Icemelt is the body of artwork I have been making in response to a voyage I made to Antarctica in 2002, and from looking into how the landscape has been perceived by others. I traveled to Antarctica on icebreaker RSV Aurora Australis. Throughout the voyage, and while staying on the Australian bases Davis and Mawson, I developed material to make the interactive CDROM Imagining a different view (an animated journal), prints, drawings, paintings and assemblages.
I was cleaning my studio last week, moving some stuff around, when I began to look at some thing I had put together last year with new eyes: a length of varnished wood with a fax roll core at each, with handles welded on for winding. I'd used it last year as a tool when teaching English. Students were each given a length of paper the width of the rollers and asked to make a drawing to represent the action of a chapter in a novel. Joined all together, and attached either end to the rollers, we could wind the handles and read the whole book in picture form. A T-shirt my partner was wearing that day caught my eye. Printed with actual penguin feet, it reminded me of the penguin tracks I'd seen in the snow at Davis. A scientist on Macquarie Island had made it when he was wintering there in 1995. I started to think about treadmills. Then Karin, an artist/ marine biologist friend staying with us at the time, who had made five trips to Antarctica studying zooplankton, pointed out that my machine looked a bit like a CPR: Continuous Plankton Recorder. These devices trawl rolls of strong silk mesh through Antarctic waters collecting zooplankton, to track their distribution and abundance. They're indistinguishable to the naked eye. Could this be a Continuous Penguin Recorder? I thought of the continuous toil of penguins, and of other Antarctic creatures, in their struggle to survive: the treadmill of their lives. I thought too of the continuous toil of scientists collecting data on them. The original CPR was developed by Alister Hardy in the 1920's and has been used since those days to track the tiny but critical little beasties in the marine food chain, on which penguins and people depend.

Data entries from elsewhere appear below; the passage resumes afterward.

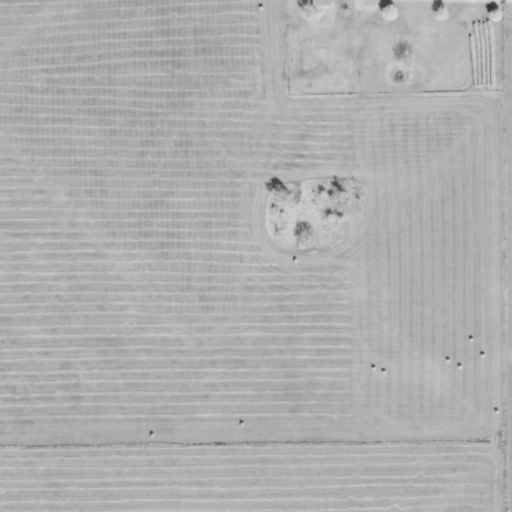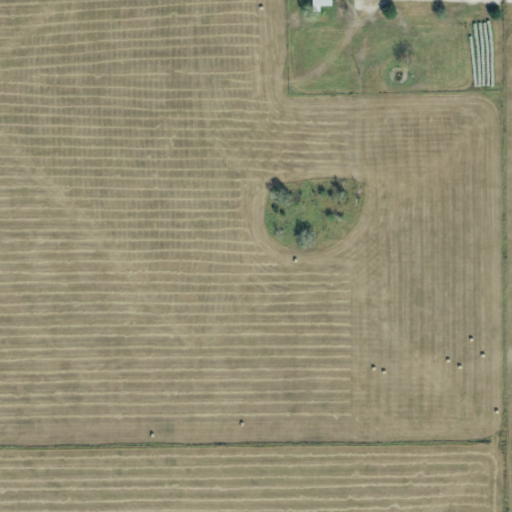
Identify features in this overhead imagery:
building: (320, 2)
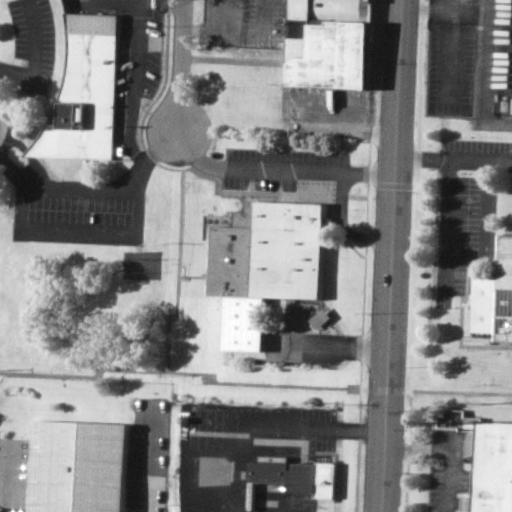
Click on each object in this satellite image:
road: (151, 0)
parking lot: (244, 22)
building: (334, 43)
building: (338, 43)
road: (235, 58)
parking lot: (503, 58)
road: (290, 59)
road: (180, 63)
parking lot: (451, 67)
road: (136, 69)
building: (87, 90)
building: (88, 92)
parking lot: (177, 129)
road: (130, 142)
road: (453, 158)
parking lot: (276, 164)
road: (252, 169)
road: (371, 174)
road: (84, 186)
parking lot: (79, 211)
road: (347, 223)
road: (486, 228)
road: (445, 231)
road: (98, 235)
road: (392, 255)
road: (416, 255)
building: (270, 263)
building: (269, 264)
building: (495, 295)
building: (495, 296)
building: (322, 317)
road: (334, 344)
road: (466, 344)
road: (449, 389)
road: (316, 427)
road: (428, 446)
road: (156, 462)
building: (81, 466)
building: (84, 466)
building: (495, 467)
building: (496, 467)
building: (298, 474)
building: (300, 475)
road: (449, 479)
parking lot: (446, 486)
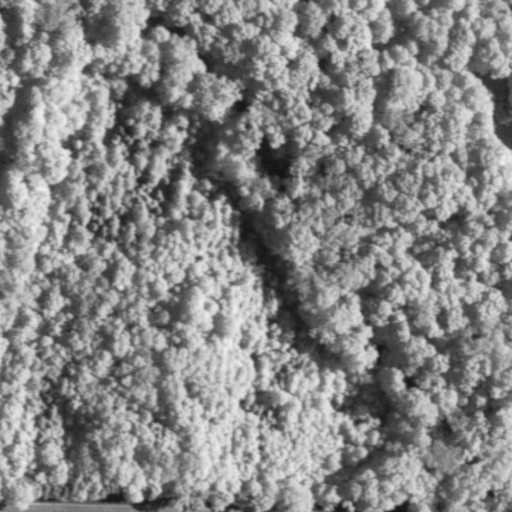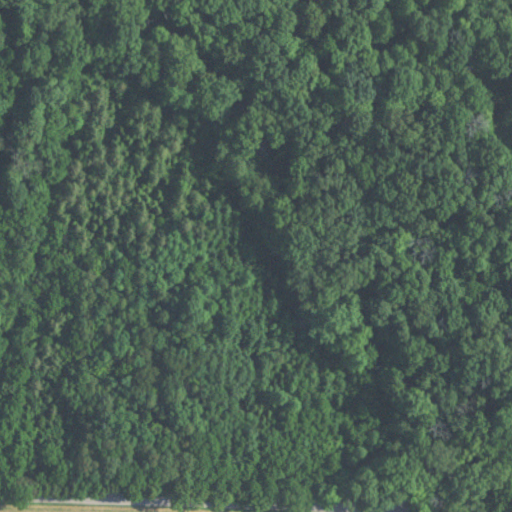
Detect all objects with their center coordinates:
road: (186, 504)
road: (441, 507)
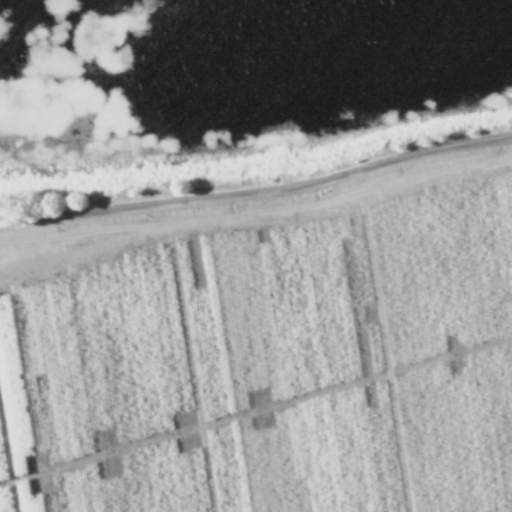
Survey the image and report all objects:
crop: (255, 255)
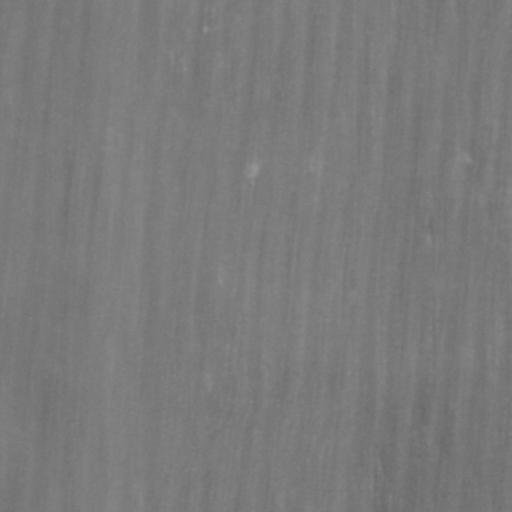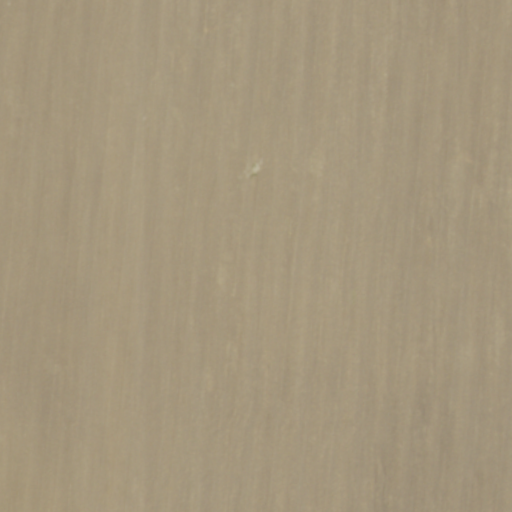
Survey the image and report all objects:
crop: (256, 256)
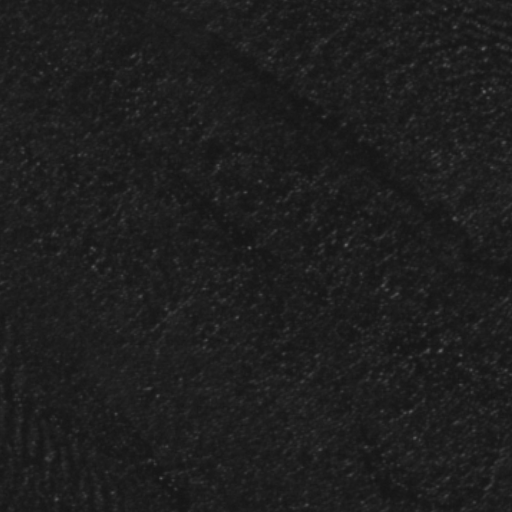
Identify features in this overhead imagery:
river: (46, 459)
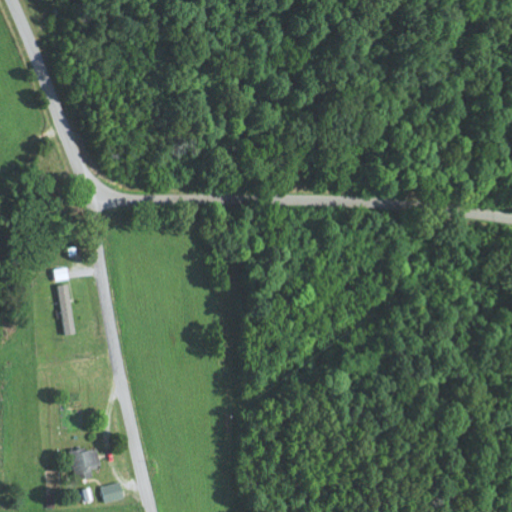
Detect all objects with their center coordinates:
road: (299, 198)
road: (98, 251)
building: (64, 309)
building: (81, 462)
building: (109, 492)
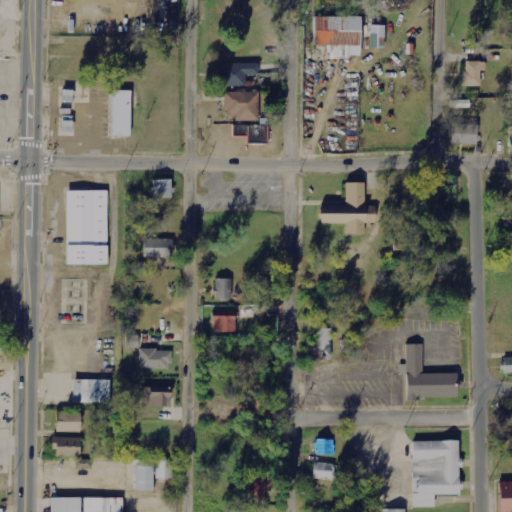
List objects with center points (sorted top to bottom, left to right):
building: (338, 35)
building: (335, 39)
building: (237, 73)
building: (473, 73)
building: (234, 76)
road: (436, 80)
building: (242, 105)
building: (240, 107)
building: (121, 113)
building: (120, 114)
building: (252, 133)
building: (464, 133)
building: (510, 138)
road: (14, 157)
road: (270, 163)
building: (161, 188)
building: (350, 210)
building: (349, 212)
building: (87, 227)
building: (84, 229)
building: (154, 248)
road: (26, 256)
road: (187, 256)
road: (290, 256)
road: (381, 281)
building: (222, 289)
building: (223, 321)
road: (473, 335)
building: (131, 341)
building: (323, 344)
building: (154, 359)
building: (507, 365)
building: (423, 376)
building: (425, 378)
road: (493, 388)
building: (90, 389)
building: (92, 391)
building: (155, 396)
building: (227, 406)
road: (383, 420)
building: (68, 422)
building: (65, 445)
building: (66, 447)
building: (325, 447)
building: (164, 469)
building: (323, 471)
building: (434, 471)
building: (432, 473)
building: (143, 475)
building: (257, 488)
building: (505, 496)
building: (505, 496)
building: (83, 505)
building: (85, 505)
building: (390, 510)
building: (388, 511)
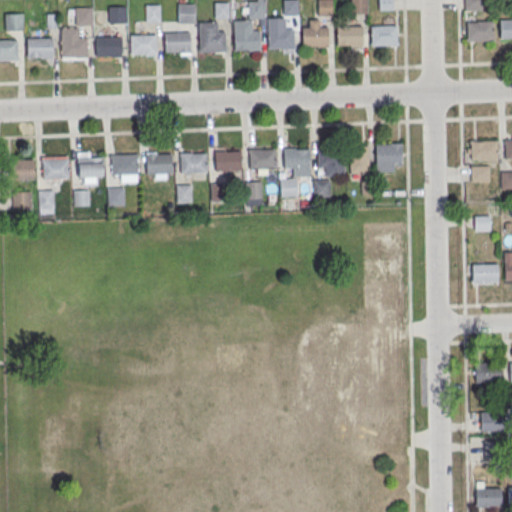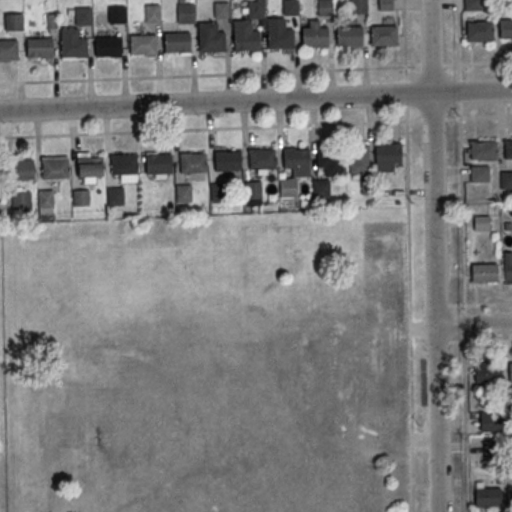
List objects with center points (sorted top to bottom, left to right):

Michaela Gleave, a Sydney based installation artist who is yet to go south, imaginatively responds to an Antarctic word: diamond dust - Tiny crystals of ice in cold air, brilliantly reflecting sunlight (Hince, B. 2000, p.98):
Raining Room (Diamond dust) is a 3D animated room of actual falling water through light, imaginatively transporting visitors into an Antarctic atmosphere. The word is physically extended into a space and time you can walk through and touch. How might such a work be represented on-line, and linked to the word and its definition, and evoke an experience of the artwork?
Gleave, M. 2006 Exhibition, Raining Room (Diamond dust), Firstdraft gallery, Sydney:
I find a sound sculpture in the National History Museum, London (June 2006). Made by Max Eastley, an artist just returned from the Arctic, it's a line of shaped glass shards suspended from fine steel cables, in a long line along a wall. A small mechanism turns the top of each cable, causing the shards to strike into each other randomly. The sound evokes that of the millions of tiny bells I heard at Ace Lake, beyond Mawson, where the sun shines through crystal a blue sky, and warms the black dust particles that land on a nearby glacier. The glacier is melting, crystal by blue crystal. Melodic ringings sound through Antarctic air from vast distances, yet can also put your ear to hear a single crystal tone.
Working with some stereoscopic photographs taken by Tony Oetterli, an Antarctic expeditioner who was stationed at Mawson over two summers, including the intervening winter, I'm engraving each of two images (one for each eye) onto either side of a thick glass sheet. Another experiment involves transforming each image into an oil painting, for rephotographing and viewing in strereo. As anyone who has tried to paint outdoors in Antarctica will tell you, it's impossible! Working with these 3D images, however, is perhaps the next best thing to being there.